Some of the data found by the researchers should not be surprising given today’s food trends. Total carbohydrate intake dropped by about 2%, including a cutting back of low-quality carbs by 3%. Additionally, total fat intake increased by 1%. This lower-carb, higher-fat intake aligns well with such trendy diets and lifestyles as keto and paleo.
The researchers did note Americans are, by and large, still consuming too many trans fats, averaging about 12% of daily caloric intake; recommended daily intake is 10% of calories. Additionally, even with the overall decrease in carbohydrate intake, the research found low-quality carbs from refined grains, starchy vegetables and added sugars accounted for 42% of the typical American’s daily calories, while high-quality carbs, such as from whole grains and fruit, accounted for only 9%. Clearly, while Americans are decreasing their carb intake slightly, there is great room to improve the quality of carb consumption along with the quantity.
The research also touched on another vital piece of the dietary puzzle, whether intended or not. “Eating healthy” is something most people aspire to do, regardless of age, sex, social standing or otherwise. However, a dive into the data shows those with lower education and income may struggle to keep up with the financial demands of a healthier lifestyle.
According to the researchers, higher-income adults reduced their intake of low-quality carbs at double the rate of those living below the poverty line—a 4% decrease for the former group, just a 2% decrease for the latter. Overall, there was no meaningful improvement in diet seen for adults with less than a high school education or those living below the poverty line.
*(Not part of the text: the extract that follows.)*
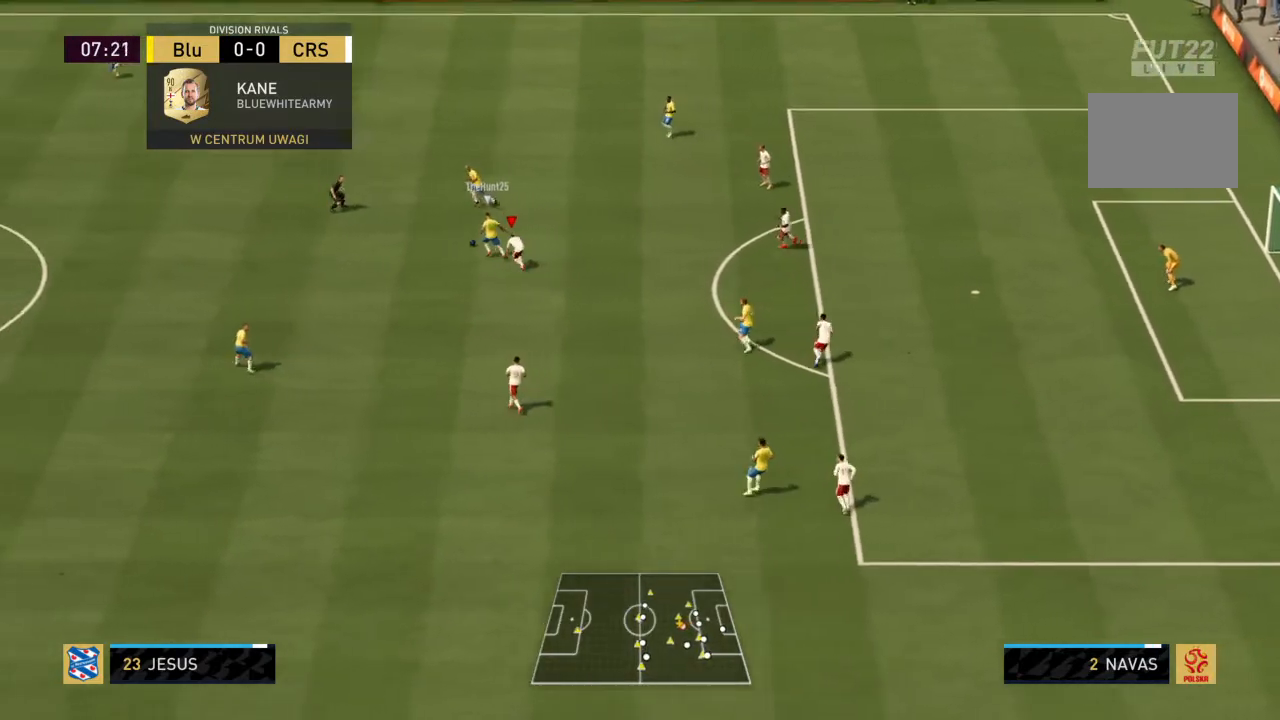
{"buttons": ["R2"], "left_stick": "up-left", "right_stick": "center", "events": [[367, "left_stick", "up-left"]]}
“Although there are some encouraging signs that the American diet improved slightly over time, we are still a long way from getting an ‘A’ on this report card. Our study tells us where we need to improve for the future,” said Fang Fang Zhang, nutrition epidemiologist at the Friedman School of Nutrition Science and Policy at Tufts University and co-senior author. “These findings also highlight the need for interventions to reduce socioeconomic differences in diet quality, so that all Americans can experience the health benefits of an improved diet.”
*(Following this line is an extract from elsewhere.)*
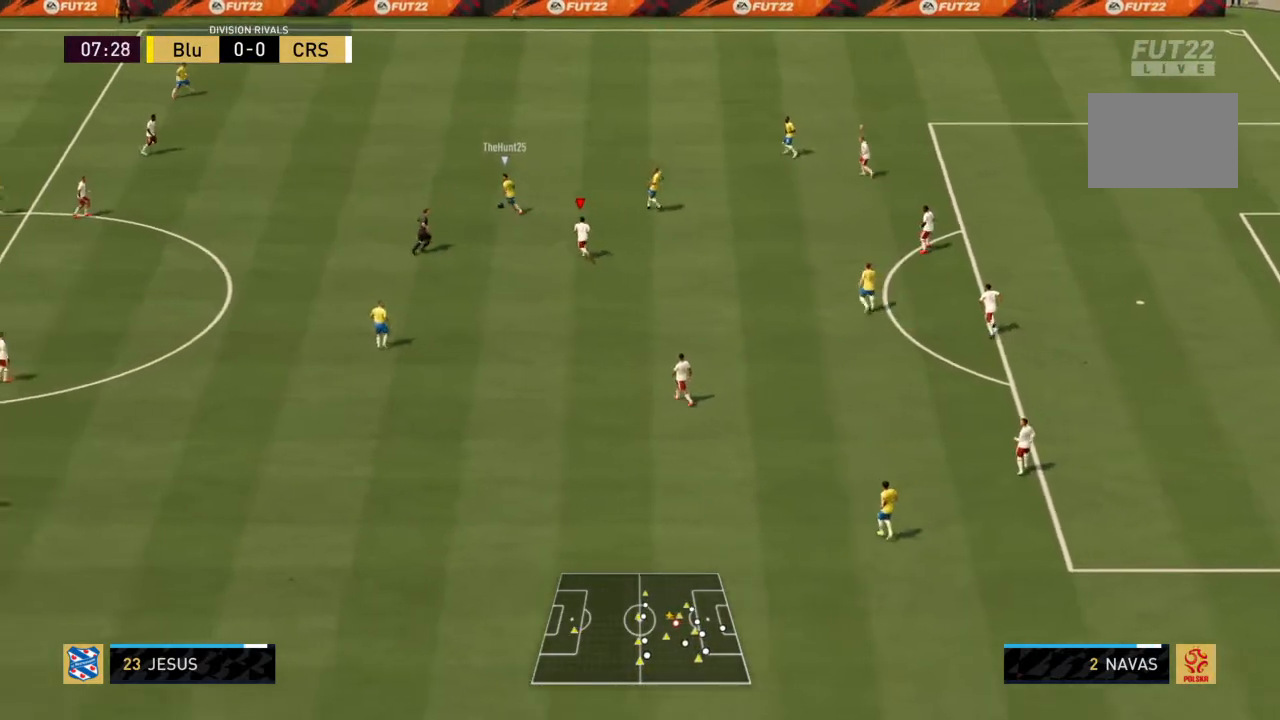
{"buttons": ["R2"], "left_stick": "up", "right_stick": "center", "events": []}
The good news is, the researchers believe improvement is possible for all demographics. For example, the researchers noted most protein consumed by Americans comes in the form of red and processed meats.
“Our research suggests that Americans have an opportunity to diversify their sources of protein to include more seafood, beans, soy products, nuts and seeds,” noted co-senior author Shilpa Bhupathiraju, research scientist at the Harvard T.H. Chan School of Public Health, also with Harvard Medical School and Brigham and Women’s Hospital. With today’s near-explosion of plant-based protein offerings, including at such far-reaching and accessible locations as Burger King, Carl’s Jr. and others, perhaps these higher-quality proteins will become more available for those most in need of healthier choices at affordable prices. And, as pointed out by Zhilei Shan, nutritional epidemiology fellow at the Harvard T.H. Chan School of Public Health and lead author of the study, “Because low-quality carbs are associated with disease risk, taking in higher-quality carbs could mean better health for Americans in the future.”
Americans are, slowly but surely, getting better about what they eat. But while small gains have been made, more improvement is needed. It is up to not only consumers, though; suppliers, brands, retailers and everyone else along the supply chain share a responsibility to make these better-for-you foods more accessible and affordable for all.